### Task 1
According to the text about left-handedness, in what year did Indian go bust?
### Task 2
In the text about left-handedness, switch "lemon" to "lime" wherever it appears, and write out the part starting with "Two and a half" and going on through "a left-handed lemon.".
### Task 3
List every year mentioned in the text about left-handedness.

### Text under study
────
The Indian Motocycle (sic) Company of Springfield, Mass, made bikes which were all bright red, and left-handed. The practice of putting the throttle on the left-hand handlebar began as a quirk of their engineering - they started building bikes before they came up with the throttle, and speed was controlled by an operation with the right hand – so when they added the throttle they put it on the other side and that was where it stayed. However, it turned out to have an unexpected advantage as
American police forces bought them in large numbers.
The bikes became popular with the cops because they were able to draw and fire their guns with their right hand whilst maintaining acceleration with the left. Indian would arrange for the various police authorities to write specifications for their forces which included the requirement that their bikes be red for visibility, and left-handed for shootability – and once that spec was written it became effectively illegal for the force to buy anything but an Indian. Their ads showed cops shooting at fugitives from their bikes. The policy helped to make Indian the world’s largest manufacturer of motorcycles between the wars, but it went bust in 1953 (though the marque has been revived repeatedly by different companies since then).
Part of the reason for this was that Harley paid them back in kind by ensuring that the US Army wrote specs for their own buyers which effectively locked them into buying Harleys and excluded Indians.
About 22% of twins are left-handed. This compares to less than 10% in the non-twin population.
Two and a half thousand left-handed people are killed every year using things made for right-handed people.
Orange and lemon aromas are produced by chemically identical molecules that are simply mirror images of each other, so an orange is really just a left-handed lemon.
The left and right-handedness of molecules is known as 'chirality'. Louis Pasteur (1822–1895) noticed that crystals of Tartaric acid had left- and right-handed forms, and that each sort twisted polarised light in different directions. Crystals that twist clockwise are called right-handed (or D, for 'dexter') and anticlockwise Left-handed (or L, for l'aevo'). The two forms are called 'enantiomers'.
────
Saved data entries:
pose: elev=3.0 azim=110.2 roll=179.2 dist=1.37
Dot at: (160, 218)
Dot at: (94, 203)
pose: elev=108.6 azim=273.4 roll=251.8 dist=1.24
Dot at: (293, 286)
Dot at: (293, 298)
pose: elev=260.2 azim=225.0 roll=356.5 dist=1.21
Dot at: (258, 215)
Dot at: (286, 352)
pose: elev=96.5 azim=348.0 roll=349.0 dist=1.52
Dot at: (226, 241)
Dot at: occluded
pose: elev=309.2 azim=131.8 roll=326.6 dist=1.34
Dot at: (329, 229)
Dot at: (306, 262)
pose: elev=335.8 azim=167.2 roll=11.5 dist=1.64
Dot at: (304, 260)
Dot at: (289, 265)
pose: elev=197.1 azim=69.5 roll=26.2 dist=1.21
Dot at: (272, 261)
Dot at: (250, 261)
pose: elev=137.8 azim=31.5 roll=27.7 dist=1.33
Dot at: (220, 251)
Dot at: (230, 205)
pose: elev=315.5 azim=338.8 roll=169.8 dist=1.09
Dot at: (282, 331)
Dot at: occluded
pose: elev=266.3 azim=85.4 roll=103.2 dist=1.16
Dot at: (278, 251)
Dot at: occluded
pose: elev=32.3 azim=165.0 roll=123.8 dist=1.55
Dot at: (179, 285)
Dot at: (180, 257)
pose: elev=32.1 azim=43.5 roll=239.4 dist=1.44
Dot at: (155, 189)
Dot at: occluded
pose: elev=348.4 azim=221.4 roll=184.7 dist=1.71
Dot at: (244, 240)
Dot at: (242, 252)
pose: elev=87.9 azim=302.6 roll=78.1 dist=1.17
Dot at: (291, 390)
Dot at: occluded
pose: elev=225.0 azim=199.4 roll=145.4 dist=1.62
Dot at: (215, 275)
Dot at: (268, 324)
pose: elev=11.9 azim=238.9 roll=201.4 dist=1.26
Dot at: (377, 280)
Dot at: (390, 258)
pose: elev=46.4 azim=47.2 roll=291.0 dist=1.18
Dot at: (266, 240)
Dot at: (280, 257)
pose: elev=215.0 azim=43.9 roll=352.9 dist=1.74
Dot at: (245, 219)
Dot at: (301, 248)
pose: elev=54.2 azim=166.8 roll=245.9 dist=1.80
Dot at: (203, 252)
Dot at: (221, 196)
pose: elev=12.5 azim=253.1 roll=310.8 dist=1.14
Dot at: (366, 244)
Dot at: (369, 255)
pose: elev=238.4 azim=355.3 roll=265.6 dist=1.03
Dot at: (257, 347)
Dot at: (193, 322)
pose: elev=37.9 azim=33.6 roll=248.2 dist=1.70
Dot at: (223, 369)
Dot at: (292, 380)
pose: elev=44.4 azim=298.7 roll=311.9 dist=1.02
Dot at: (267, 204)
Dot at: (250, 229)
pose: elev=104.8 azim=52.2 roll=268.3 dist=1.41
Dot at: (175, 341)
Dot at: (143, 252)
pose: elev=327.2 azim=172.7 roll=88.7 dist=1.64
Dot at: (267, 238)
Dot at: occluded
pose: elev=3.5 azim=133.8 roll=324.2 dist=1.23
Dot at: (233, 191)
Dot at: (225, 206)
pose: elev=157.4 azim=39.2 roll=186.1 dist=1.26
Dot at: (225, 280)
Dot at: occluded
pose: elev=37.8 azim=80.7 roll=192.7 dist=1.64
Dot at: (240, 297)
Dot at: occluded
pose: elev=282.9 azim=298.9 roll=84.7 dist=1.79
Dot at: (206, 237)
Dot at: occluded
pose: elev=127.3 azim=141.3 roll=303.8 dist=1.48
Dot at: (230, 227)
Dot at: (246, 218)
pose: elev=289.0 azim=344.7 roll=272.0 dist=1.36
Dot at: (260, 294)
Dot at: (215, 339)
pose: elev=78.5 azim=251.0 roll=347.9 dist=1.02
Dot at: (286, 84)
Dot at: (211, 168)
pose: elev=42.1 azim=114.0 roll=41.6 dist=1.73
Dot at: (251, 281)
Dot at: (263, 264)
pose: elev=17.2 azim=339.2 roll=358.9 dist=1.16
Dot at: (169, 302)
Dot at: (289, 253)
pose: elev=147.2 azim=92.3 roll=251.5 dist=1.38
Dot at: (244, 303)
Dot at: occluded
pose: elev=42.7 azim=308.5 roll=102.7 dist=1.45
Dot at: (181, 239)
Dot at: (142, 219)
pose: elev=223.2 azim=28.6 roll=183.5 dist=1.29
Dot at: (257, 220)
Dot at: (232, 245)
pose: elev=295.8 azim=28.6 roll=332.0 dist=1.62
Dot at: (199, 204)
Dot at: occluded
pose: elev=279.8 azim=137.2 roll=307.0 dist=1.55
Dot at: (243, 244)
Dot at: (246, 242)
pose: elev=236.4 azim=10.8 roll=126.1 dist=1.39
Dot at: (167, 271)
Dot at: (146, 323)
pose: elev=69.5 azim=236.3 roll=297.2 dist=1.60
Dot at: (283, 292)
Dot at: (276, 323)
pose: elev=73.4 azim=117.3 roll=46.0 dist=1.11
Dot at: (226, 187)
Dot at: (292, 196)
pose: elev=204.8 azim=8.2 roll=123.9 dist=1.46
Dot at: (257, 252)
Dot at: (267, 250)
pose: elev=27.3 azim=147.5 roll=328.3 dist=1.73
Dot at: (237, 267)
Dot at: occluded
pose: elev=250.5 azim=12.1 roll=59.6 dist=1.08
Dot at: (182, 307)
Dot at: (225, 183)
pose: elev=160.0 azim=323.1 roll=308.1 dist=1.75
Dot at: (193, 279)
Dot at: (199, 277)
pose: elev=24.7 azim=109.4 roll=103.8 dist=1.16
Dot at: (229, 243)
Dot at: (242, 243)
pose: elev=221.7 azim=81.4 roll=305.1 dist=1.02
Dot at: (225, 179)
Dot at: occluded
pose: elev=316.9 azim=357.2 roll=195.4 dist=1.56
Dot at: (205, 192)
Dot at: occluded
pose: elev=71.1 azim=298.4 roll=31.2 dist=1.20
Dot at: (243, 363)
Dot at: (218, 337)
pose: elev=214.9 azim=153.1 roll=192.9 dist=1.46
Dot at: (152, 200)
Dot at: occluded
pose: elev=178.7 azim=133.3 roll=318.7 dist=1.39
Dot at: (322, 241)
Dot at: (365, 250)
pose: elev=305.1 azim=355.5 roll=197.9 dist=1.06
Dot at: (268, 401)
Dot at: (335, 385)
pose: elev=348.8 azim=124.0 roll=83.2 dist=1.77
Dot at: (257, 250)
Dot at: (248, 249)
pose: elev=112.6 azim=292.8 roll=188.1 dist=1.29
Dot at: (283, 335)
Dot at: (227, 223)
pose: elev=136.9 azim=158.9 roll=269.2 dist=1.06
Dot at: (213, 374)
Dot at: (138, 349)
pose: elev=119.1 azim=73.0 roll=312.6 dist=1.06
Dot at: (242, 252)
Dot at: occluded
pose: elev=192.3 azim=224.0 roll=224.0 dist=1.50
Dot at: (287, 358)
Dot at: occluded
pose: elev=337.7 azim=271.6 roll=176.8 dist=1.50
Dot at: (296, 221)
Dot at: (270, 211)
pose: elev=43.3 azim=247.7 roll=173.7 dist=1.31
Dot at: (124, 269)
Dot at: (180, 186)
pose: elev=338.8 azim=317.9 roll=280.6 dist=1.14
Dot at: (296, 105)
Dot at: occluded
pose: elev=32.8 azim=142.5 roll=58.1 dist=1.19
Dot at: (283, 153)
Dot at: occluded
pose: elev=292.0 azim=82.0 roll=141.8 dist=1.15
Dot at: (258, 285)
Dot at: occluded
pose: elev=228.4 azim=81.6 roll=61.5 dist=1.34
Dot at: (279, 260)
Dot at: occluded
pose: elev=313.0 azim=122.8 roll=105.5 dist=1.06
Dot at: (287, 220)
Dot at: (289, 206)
────
### Written reply 1
1953

### Written reply 2
Two and a half thousand left-handed people are killed every year using things made for right-handed people.
Orange and lime aromas are produced by chemically identical molecules that are simply mirror images of each other, so an orange is really just a left-handed lime.

### Written reply 3
1822, 1895, 1953